Foods That Seem Low-Carb but Aren’t
Some foods catch people off guard. Barbecue sauce is one of the biggest offenders: a typical two-tablespoon serving can contain 10 to 15 grams of carbs, almost entirely from added sugar. Steak sauce is similar, often blending tomatoes with brown sugar or raisins. Many commercial mayonnaise brands add sugar, and bottled salad dressings frequently contain hidden starches or sweeteners. Hot sauce is generally a safer bet since sugar would counteract the heat, but it’s still worth scanning the ingredients for glucose, fructose, dextrose, or maltodextrin.
Milk is another one. It’s often thought of as a protein food, but one cup of whole milk has about 12 grams of carbohydrates from lactose, a natural sugar. Yogurt, especially flavored varieties, can be even higher. Beans and lentils are protein-rich but also pack 20 to 40 grams of carbs per cup. They straddle the line between protein and carb, which makes them tricky for anyone counting.
Very-Low-Carb Vegetables
Most vegetables contain some carbohydrates, but a few are so low they’re practically negligible. A full cup of raw kale has just 0.93 grams of carbohydrates. A cup of raw spinach has 1.09 grams. Leafy greens like lettuce, arugula, and watercress are similarly minimal. These aren’t zero-carb in the way that a chicken breast is, but they’re close enough that even strict low-carb diets treat them as essentially free foods.

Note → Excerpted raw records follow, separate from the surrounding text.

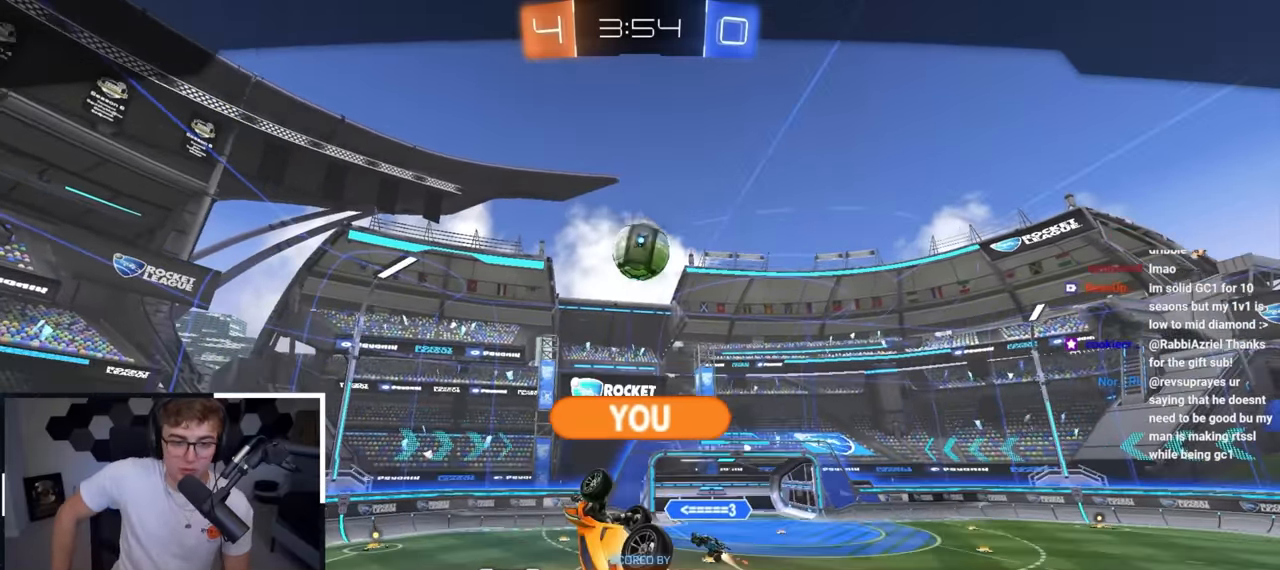
{"buttons": [], "left_stick": "center", "right_stick": "center", "events": []}
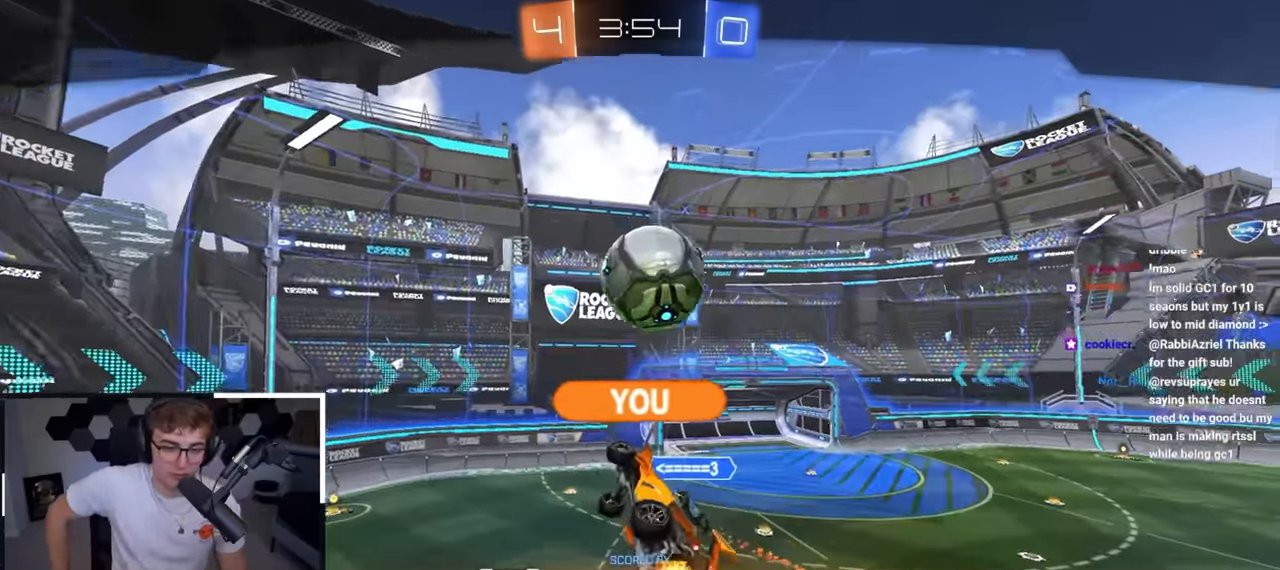
{"buttons": [], "left_stick": "center", "right_stick": "center", "events": [[67, "R2", "down"], [267, "R2", "up"]]}
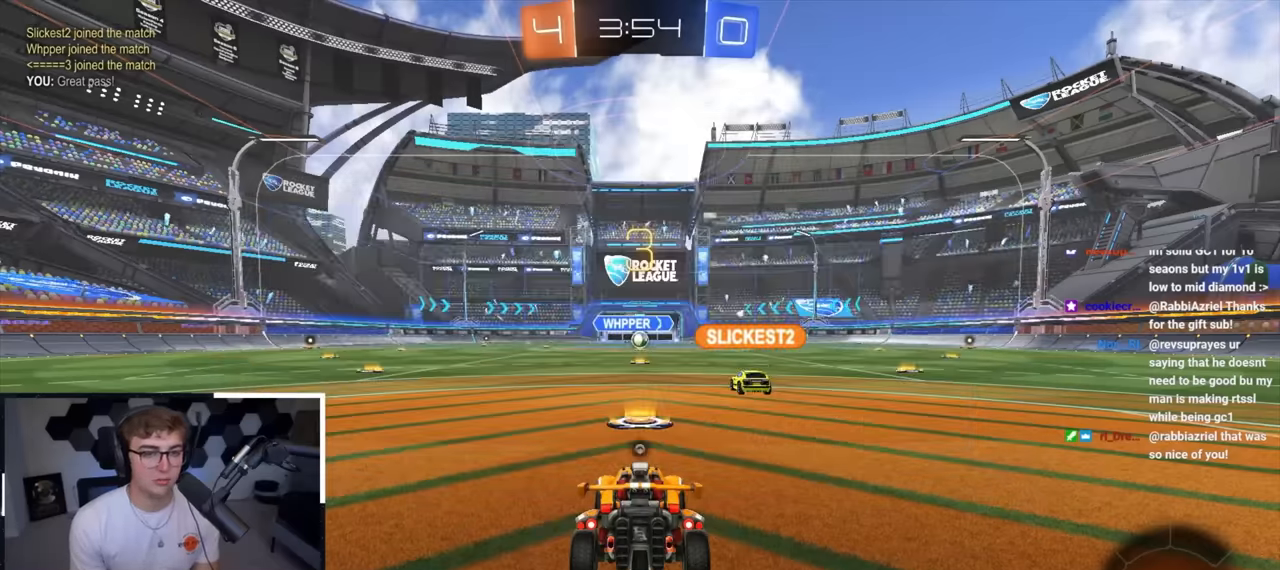
{"buttons": [], "left_stick": "up", "right_stick": "center", "events": [[333, "left_stick", "up"], [400, "TRIANGLE", "down"], [483, "TRIANGLE", "up"]]}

Non-starchy vegetables like celery, cucumbers, and zucchini also stay very low per serving. The carbs that are present in these vegetables come partly from fiber, which your body doesn’t fully absorb. Some people subtract fiber from total carbs to calculate “net carbs,” though the American Diabetes Association notes that this term has no official legal definition and the math isn’t perfectly accurate, since some fibers are partially digested.
What Counts as a Carb
For a quick frame of reference, here are the major food categories that are carbohydrates:
- Grains: bread, rice, pasta, oats, cereal, tortillas
- Sugars: table sugar, honey, maple syrup, agave
- Fruits: bananas, apples, grapes, mangoes, dried fruit
- Starchy vegetables: potatoes, corn, peas, sweet potatoes
- Legumes: beans, lentils, chickpeas
- Dairy with lactose: milk, yogurt, ice cream
If a food is sweet, starchy, or grain-based, it’s a carb. If it’s a cut of meat, a piece of fish, or a cooking fat, it’s not.
Your Body Can Make Its Own Glucose
One reason it’s possible to eat very few carbs without immediate harm is that your body has a backup system. After about 8 hours without carbohydrate intake, once the liver’s stored sugar runs low, a process called gluconeogenesis kicks in. Your liver (and to a lesser extent your kidneys) can manufacture glucose from amino acids in protein and glycerol released from stored fat. Stress hormones like cortisol and the hormone glucagon trigger this process automatically.
That said, carbohydrates remain the body’s preferred and fastest fuel source. The Dietary Guidelines for Americans recommend that 45% to 65% of your daily calories come from carbs, and research suggests the body needs at least 130 grams per day to comfortably meet its energy demands. Knowing what isn’t a carb helps you balance your plate, whether your goal is cutting carbs or simply understanding what’s on it.